Well, no.  The current one is wrong 0.01% of the time[1], and is now
wrong 0.0100000000000000001% of the time.  I would suggest that this
isn't a significant different.

Anyway, since it was trivial to reorder the series, I'm posting a v4
with this controversial patch at the end.

David

[1] Based on the number of XenServer test cases it breaks.
Tian, Kevin March 1, 2016, 6:27 a.m. UTC | #9
> From: Jan Beulich

> Sent: Thursday, February 25, 2016 8:28 PM

> 

> >>

> >> Pending confirmation on FIP register width by at least Intel,

> >> Reviewed-by: Jan Beulich <jbeulich@suse.com>

> >

> > For Intel CPUs, FIP is 48-bits internally and newer CPUs have FPCSDS and

> > thus we will always use the 64-bit save.

> 

> Has Intel told you (but not us), or is this just based on experiments

> you did, or re-stating what I've found from experimenting?

> 


Still wait for an internal clarification... but could I think this
question is more for older CPUs which don't claim FPCSDS
since otherwise no such trick is required with 64bit save/restore?

Thanks
Kevin
Jan Beulich March 1, 2016, 9:31 a.m. UTC | #10
>>> On 01.03.16 at 07:27, <kevin.tian@intel.com> wrote:
>>  From: Jan Beulich
>> Sent: Thursday, February 25, 2016 8:28 PM
>> 
>> >>
>> >> Pending confirmation on FIP register width by at least Intel,
>> >> Reviewed-by: Jan Beulich <jbeulich@suse.com>
>> >
>> > For Intel CPUs, FIP is 48-bits internally and newer CPUs have FPCSDS and
>> > thus we will always use the 64-bit save.
>> 
>> Has Intel told you (but not us), or is this just based on experiments
>> you did, or re-stating what I've found from experimenting?
>> 
> 
> Still wait for an internal clarification... but could I think this
> question is more for older CPUs which don't claim FPCSDS
> since otherwise no such trick is required with 64bit save/restore?

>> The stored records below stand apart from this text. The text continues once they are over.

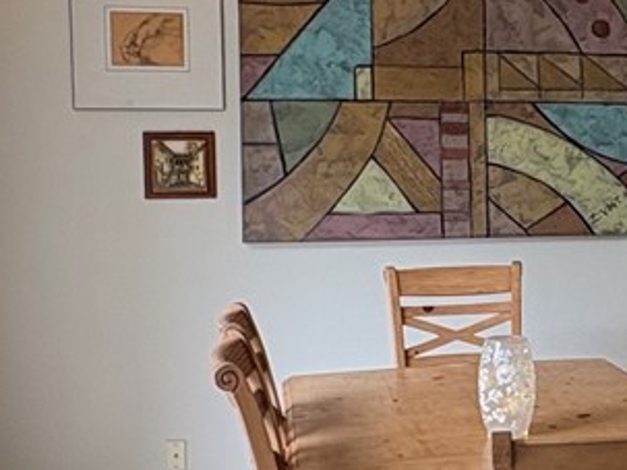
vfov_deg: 19.9
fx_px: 1340
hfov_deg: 24.6
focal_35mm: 74
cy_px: 238
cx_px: 689
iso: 200
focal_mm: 2.22
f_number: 2.2
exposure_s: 1/60
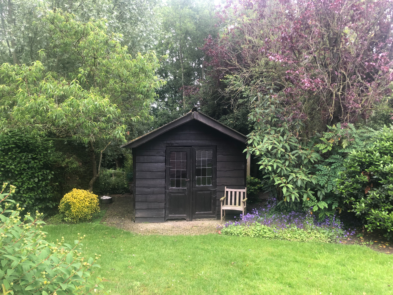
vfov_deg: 49.7
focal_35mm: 28
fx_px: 318
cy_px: 148
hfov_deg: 63.4
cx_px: 196
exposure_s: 1/100
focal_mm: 3.99
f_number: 1.8
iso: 32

Yes, the question regards just CPUs storing non-zero selector
values. Yet with that functionality being dropped having an
impact on migration of Windows guests, I'm not actually sure you
can retain the decision to no longer store these selectors without
the OS (or hypervisor in our case) explicitly stating its consent
(via some control register bit).

Jan
diff mbox

Patch

diff --git a/xen/arch/x86/xstate.c b/xen/arch/x86/xstate.c
index 4f2fb8e..6a917f8 100644
--- a/xen/arch/x86/xstate.c
+++ b/xen/arch/x86/xstate.c
@@ -263,41 +263,28 @@  void xsave(struct vcpu *v, uint64_t mask)
 
     if ( word_size <= 0 || !is_pv_32bit_vcpu(v) )
     {
-        typeof(ptr->fpu_sse.fip.sel) fcs = ptr->fpu_sse.fip.sel;
-        typeof(ptr->fpu_sse.fdp.sel) fds = ptr->fpu_sse.fdp.sel;
+        uint64_t orig_fip;
+        static const uint64_t bad_fip = 0x6a3f5c4b13a533f6;
 
-        if ( cpu_has_xsaveopt || cpu_has_xsaves )
-        {
-            /*
-             * XSAVEOPT/XSAVES may not write the FPU portion even when the
-             * respective mask bit is set. For the check further down to work
-             * we hence need to put the save image back into the state that
-             * it was in right after the previous XSAVEOPT.
-             */
-            if ( word_size > 0 &&
-                 (ptr->fpu_sse.x[FPU_WORD_SIZE_OFFSET] == 4 ||
-                  ptr->fpu_sse.x[FPU_WORD_SIZE_OFFSET] == 2) )
-            {
-                ptr->fpu_sse.fip.sel = 0;
-                ptr->fpu_sse.fdp.sel = 0;
-            }
-        }
+        /*
+         * FIP/FDP may not be written in some cases (e.g., if
+         * XSAVEOPT/XSAVES is used, or on AMD CPUs if an exception
+         * isn't pending).
+         *
+         * To tell if the hardware writes these fields, poison the FIP
+         * field.  The poison is both a) non-canonical; and b) random
+         * with a vanishingly small probability to match a value the
+         * hardware may write (1e-19).
+         */
+        orig_fip = ptr->fpu_sse.fip.addr;
+        ptr->fpu_sse.fip.addr = bad_fip;
 
         XSAVE("0x48,");
 
-        if ( !(mask & ptr->xsave_hdr.xstate_bv & XSTATE_FP) ||
-             /*
-              * AMD CPUs don't save/restore FDP/FIP/FOP unless an exception
-              * is pending.
-              */
-             (!(ptr->fpu_sse.fsw & 0x0080) &&
-              boot_cpu_data.x86_vendor == X86_VENDOR_AMD) )
+        /* FIP/FDP not updated? Restore the old FIP value. */
+        if ( ptr->fpu_sse.fip.addr == bad_fip )
         {
-            if ( (cpu_has_xsaveopt || cpu_has_xsaves) && word_size > 0 )
-            {
-                ptr->fpu_sse.fip.sel = fcs;
-                ptr->fpu_sse.fdp.sel = fds;
-            }
+            ptr->fpu_sse.fip.addr = orig_fip;
             return;
         }